Guide to the H. Maxcy Smith and Margaret J. Smith Papers
Open for research.
H. Maxcy Smith and Margaret J. Smith were missionaries in China for the Presbyterian Church in the U.S. H. Maxcy Smith was born in Pendleton, South Carolina in 1873, the son of Rev. William Cuttino Smith and Mary Martha Maxcy Smith. He received his B.A. from Hampden-Sydney College in 1894. Between 1894 and 1897, he served as principal of the Wahpanucka Institute (also known as the Wapanucka Mission School and the Wapanucka Academy), a school for Chickasaw Indian children in Indian Territory. In 1897, he left the Institute to attend Columbia Theological Seminary, receiving his B.D. in 1900. He was ordained the same year by the Enoree Presbytery. In 1901, Smith was appointed to the Mid-China Mission by the Presbyterian Church in the U.S. Executive Committee of Foreign Missions. Margaret J. Jones was born in 1877 in Ontario, Canada, and grew up in Nebraska. In 1900 she was appointed to the Central China Mission by the Board of Foreign Missions of the Presbyterian Church in the U.S.A. In 1905, she married H. Maxcy Smith and resigned from her position with the Central China Mission. She was appointed as a Presbyterian Church in the U.S. missionary and joined her husband at the Mid-China Mission. The Smiths served together in China for nearly 40 years. H. Maxcy Smith was mission treasurer and a member of the Associated Mission Treasurers. Margaret Smith did evangelistic work and raised the couple’s four children. The Smiths were interned by the Japanese from March to December, 1943. Upon their release, they returned to the United States. H. Maxcy Smith died in Asheville, N.C. in 1948.
The H. Maxcy Smith and Margaret J. Smith Papers document the Smiths’ work as missionaries in China between 1901 and 1943, and to a lesser extent, H. Maxcy Smith’s work at the Wahpanucka Institute. Materials relating to the Wahpanucka Institute include Smith’s sermons and letters to his family written while he was in Indian Territory, 1894-1897. The letters describe in detail conditions and events at the school as well as topics such as the settlement of the territory (which later became Oklahoma) and assays of minerals. There are also several photographs of the school and its students. Materials documenting the couple’s work in China include notes, articles, and lectures about religion and missionary work in China; accounts of the Mid-China Mission, 1941-1942; photographs of mission stations, missionaries, students, congregation members, buildings, and landscapes in China; printed materials in Chinese, including publications of the China Sunday School Union and Presbyterian Mission Press in Shanghai; and correspondence from H. Maxcy and Margaret Smith to family members, 1901-1945. The letters describe the turbulent political and military situation in China during the period the Smiths served there, detailing the effect of events on the work of the mission and on the Chinese population.

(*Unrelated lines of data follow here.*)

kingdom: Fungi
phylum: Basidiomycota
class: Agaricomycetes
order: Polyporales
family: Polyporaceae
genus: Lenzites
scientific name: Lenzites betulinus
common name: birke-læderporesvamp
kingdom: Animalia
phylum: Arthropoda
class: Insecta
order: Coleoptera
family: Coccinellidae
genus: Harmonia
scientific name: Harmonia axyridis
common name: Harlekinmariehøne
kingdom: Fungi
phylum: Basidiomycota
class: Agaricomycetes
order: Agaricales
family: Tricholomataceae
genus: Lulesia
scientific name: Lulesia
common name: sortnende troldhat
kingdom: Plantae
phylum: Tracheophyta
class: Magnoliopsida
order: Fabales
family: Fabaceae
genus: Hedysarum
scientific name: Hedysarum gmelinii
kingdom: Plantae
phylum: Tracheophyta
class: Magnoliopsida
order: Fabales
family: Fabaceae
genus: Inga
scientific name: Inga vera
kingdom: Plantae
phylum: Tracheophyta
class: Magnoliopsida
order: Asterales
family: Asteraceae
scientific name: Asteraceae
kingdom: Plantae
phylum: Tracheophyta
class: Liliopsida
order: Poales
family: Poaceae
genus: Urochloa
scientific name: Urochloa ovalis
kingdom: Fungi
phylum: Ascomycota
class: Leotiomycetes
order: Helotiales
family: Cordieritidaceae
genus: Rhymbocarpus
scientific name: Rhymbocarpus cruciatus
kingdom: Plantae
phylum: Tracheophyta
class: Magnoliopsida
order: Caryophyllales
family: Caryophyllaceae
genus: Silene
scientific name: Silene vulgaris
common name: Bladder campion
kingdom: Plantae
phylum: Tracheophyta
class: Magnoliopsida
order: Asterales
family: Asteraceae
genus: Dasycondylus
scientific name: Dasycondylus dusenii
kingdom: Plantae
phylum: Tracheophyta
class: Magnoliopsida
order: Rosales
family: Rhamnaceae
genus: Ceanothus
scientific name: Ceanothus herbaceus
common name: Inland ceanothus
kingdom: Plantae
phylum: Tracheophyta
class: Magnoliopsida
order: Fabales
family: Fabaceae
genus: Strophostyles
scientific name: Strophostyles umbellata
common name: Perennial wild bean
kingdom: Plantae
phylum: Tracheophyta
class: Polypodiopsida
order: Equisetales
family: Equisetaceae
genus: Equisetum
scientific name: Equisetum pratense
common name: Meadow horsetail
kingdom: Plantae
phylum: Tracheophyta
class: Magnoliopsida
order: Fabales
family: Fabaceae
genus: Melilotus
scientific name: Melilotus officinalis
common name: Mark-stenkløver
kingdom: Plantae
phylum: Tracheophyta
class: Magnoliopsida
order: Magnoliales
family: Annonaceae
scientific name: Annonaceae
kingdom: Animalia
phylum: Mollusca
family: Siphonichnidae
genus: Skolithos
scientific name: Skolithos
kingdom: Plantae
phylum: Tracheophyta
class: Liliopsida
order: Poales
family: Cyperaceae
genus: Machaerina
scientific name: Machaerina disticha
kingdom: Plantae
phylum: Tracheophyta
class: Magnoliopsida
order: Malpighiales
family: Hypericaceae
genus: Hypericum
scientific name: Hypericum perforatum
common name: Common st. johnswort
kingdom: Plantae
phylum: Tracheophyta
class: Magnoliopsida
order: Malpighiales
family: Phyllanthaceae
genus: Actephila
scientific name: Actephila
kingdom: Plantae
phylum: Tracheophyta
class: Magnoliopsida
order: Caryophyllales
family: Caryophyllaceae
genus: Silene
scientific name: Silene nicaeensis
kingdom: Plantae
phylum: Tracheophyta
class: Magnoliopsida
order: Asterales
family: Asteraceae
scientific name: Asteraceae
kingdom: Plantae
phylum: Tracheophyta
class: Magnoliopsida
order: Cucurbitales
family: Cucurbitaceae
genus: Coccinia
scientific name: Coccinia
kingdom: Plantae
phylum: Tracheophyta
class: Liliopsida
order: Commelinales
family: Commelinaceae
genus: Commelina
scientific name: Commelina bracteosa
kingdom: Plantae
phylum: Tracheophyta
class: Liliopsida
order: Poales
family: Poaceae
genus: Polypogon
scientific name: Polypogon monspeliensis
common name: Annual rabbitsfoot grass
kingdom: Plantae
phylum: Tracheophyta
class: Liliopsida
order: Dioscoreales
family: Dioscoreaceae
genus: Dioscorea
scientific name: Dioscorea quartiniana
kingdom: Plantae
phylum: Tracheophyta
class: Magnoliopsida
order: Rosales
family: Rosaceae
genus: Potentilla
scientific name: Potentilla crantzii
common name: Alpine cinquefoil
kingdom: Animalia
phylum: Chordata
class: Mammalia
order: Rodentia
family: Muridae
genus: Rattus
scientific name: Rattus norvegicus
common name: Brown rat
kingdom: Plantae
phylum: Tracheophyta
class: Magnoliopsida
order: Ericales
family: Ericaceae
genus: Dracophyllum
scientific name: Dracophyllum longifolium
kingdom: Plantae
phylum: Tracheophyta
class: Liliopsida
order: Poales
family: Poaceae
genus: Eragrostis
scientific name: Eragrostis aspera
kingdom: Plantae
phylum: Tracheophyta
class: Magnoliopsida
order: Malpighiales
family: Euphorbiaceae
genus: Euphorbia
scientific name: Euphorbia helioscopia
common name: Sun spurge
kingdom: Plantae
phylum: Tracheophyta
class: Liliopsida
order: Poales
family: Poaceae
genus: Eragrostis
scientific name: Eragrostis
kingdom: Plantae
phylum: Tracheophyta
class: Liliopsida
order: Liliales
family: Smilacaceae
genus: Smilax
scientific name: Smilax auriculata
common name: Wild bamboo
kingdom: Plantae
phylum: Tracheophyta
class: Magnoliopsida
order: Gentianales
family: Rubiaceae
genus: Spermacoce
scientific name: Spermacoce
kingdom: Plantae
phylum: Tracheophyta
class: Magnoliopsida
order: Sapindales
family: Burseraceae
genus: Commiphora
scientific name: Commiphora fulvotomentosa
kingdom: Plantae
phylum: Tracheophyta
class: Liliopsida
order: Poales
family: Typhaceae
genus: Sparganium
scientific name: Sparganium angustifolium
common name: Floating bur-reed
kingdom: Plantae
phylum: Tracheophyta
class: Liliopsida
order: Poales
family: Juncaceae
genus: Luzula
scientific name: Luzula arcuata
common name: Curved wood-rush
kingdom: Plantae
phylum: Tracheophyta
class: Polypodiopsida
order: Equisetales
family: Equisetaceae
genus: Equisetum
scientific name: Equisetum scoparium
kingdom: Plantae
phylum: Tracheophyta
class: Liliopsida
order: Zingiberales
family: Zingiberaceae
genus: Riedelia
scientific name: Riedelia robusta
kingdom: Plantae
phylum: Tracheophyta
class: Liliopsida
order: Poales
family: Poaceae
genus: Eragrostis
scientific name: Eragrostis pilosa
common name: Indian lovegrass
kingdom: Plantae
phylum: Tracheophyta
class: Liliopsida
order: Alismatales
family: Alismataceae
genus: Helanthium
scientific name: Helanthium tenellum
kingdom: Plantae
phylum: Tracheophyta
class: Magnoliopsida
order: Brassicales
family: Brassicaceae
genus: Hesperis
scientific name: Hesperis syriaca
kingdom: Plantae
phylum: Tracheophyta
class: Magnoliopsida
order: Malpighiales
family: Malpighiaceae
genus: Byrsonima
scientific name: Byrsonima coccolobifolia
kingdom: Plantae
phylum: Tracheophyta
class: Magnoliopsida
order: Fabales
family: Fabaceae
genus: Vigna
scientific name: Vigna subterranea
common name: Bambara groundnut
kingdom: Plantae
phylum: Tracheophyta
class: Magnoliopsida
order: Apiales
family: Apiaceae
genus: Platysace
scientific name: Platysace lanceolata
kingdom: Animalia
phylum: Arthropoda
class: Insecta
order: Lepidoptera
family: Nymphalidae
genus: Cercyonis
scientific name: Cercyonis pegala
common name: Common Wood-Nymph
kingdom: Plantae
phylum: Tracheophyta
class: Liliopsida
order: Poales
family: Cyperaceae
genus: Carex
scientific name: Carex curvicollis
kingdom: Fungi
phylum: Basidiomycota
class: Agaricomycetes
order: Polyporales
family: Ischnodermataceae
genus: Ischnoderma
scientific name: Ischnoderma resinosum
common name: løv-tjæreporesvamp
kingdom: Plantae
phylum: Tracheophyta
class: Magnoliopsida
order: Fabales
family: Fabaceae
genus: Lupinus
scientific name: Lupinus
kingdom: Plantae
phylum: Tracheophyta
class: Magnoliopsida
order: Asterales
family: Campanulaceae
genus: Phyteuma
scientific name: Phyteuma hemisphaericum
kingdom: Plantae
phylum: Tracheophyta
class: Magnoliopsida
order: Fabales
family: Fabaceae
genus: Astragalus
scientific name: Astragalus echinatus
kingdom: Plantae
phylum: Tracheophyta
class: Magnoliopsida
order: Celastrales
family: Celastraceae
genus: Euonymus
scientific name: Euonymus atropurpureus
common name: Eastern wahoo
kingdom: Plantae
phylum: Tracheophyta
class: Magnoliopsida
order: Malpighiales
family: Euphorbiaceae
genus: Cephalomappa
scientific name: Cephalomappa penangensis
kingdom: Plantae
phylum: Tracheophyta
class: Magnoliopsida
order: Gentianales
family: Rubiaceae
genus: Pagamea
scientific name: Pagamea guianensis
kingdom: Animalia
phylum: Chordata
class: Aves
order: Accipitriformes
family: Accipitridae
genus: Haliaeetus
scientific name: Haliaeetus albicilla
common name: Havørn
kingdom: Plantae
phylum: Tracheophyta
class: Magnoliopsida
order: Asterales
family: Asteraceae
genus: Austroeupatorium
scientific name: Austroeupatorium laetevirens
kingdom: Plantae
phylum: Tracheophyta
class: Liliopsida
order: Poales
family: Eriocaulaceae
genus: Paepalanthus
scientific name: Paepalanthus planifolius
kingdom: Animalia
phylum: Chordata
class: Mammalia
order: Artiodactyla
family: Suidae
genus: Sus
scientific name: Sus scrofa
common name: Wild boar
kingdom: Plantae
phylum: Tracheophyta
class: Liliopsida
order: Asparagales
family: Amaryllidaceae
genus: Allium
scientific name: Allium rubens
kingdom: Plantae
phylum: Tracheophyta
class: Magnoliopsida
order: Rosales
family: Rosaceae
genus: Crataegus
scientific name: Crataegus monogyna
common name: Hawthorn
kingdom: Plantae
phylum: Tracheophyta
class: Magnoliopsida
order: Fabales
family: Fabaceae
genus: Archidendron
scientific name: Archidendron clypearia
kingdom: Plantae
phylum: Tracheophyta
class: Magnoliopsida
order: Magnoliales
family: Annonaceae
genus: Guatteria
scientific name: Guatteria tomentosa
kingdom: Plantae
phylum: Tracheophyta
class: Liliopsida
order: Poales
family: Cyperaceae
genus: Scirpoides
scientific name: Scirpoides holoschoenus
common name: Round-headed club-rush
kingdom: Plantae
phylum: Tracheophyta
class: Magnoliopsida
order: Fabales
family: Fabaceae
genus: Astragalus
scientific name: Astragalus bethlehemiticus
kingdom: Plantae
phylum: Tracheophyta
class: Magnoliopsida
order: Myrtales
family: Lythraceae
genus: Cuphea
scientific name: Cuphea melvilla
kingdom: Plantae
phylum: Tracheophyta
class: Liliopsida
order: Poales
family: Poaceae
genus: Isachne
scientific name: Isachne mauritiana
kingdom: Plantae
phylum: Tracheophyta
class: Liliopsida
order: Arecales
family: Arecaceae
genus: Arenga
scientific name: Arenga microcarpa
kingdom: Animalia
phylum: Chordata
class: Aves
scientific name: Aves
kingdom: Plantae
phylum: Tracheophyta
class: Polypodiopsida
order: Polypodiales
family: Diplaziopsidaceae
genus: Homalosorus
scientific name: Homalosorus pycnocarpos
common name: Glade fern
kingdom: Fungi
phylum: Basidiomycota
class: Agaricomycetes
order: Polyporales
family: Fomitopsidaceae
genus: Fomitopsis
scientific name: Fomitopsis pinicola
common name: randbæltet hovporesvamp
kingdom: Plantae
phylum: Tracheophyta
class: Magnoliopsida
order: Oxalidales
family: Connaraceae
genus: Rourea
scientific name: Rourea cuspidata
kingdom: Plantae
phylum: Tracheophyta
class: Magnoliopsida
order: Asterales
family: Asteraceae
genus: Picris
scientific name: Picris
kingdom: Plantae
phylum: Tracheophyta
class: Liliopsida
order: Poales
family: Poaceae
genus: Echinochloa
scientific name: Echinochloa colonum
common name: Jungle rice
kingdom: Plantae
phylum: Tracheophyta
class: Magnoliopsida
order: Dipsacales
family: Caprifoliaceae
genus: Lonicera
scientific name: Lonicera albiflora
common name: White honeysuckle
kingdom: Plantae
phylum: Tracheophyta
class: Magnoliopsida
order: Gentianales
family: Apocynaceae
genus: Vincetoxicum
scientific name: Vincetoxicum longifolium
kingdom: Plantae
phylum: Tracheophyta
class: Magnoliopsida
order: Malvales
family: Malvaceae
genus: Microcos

There are also several copies of letters from other missionaries serving in China, including a detailed description of events in Nanking in 1937 written by George Fitch. The collection also includes H. Maxcy Smith’s lecture notes from Columbia Theological Seminary and a number of photographs of H. Maxcy Smith, Margaret Smith, and their children.
Summary of Box Contents
Box 1: Correspondence, 1893-1945; writings and lecture notes from Columbia Theological Seminary and Wahpanucka Institute, 1896-1945 and undated; miscellaneous accounts of the Mid-China Mission, 1941-1942
Box 2: Printed materials in Chinese, 1902-1906 and undated
Box 3: Photographs of the Smith family, China mission stations, and the Wahpanucka Institute; photograph album of China, undated; printed materials in Chinese, undated
Box 4: Photograph album of China mission stations, 1912-1917 and undated; photograph of staff of the Associated Mission Treasurers, circa 1934
The Susan E. Hall Scrapbooks at the Presbyterian Historical Society contain bulletins from H. Maxcy Smith and other missionaries to China. Yale Divinity School Library, New Haven, Conn. holds a small collection of papers of Hart Maxcy Smith and Margaret Jones. These papers are part of the China Records Project Miscellaneous Personal Papers Collection (RG 8) and include correspondence, a scrapbook, publications, and several photographs.
Received from members of the Smith family in 1976 and 1977.
This collection is minimally processed: materials may not have been ordered beyond their original condition. Guide revised in 2009 by Jennifer Barr, Archives Intern.
H. Maxcy Smith and Margaret J. Smith Papers, RG 464, Presbyterian Historical Society, Philadelphia, Pennsylvania.